Besides,” I gestured from their heads to their toes, “you two are scarcely
dressed for the occasion.” I took particular exception to Simmons’s choice of the
“Have a Nice Day” t-shirt. I bore no grudge, however, for his lavender cords;
an excellent choice for any season.
A tiny
little gamine called Florence, who had been standing warily at the entrance
mining her nose for treasure, suddenly shouted, “The boys never have to wear
their Sunday best!” Only the girls! It’s not fair!”
“That’s
right, Rowan-Michel,” demanded Corrie. “So, put that scarf around your neck and
let’s get this show on the road!
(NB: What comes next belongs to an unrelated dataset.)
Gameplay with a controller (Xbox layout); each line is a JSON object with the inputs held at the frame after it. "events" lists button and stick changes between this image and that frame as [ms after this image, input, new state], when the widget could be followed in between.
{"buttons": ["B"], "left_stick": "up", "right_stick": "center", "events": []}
Recess is only ten minutes long and time’s a
wastin’!”
“It’s a
stole, Corrie,” I whimpered as I reverently smooched, then donned the sacred
fabric. “Why must you belittle the vestments?”
“If you
stole it,” whined the gamine, “I’ll tell the principal!”
I could not
help noticing that there was a note of sympathy in Corrie’s voice when she
spoke my name. It was there that I saw my opening, and the color of the sky
changed in my favor. It appeared my next order of business with the good padre
was to inquire as to the necessity of an annulment for the Dreamboat and
Simmons.
The girls
had won the day – but only today…or so I thought. Silly me. After all, the
Equal Rights Amendment was on the horizon, and my parents and I would be part
of the struggle, the sort of cause a Turnip could never abandon for its lack of
friends. The struggle to win Corrie’s affections, however, had only just begun.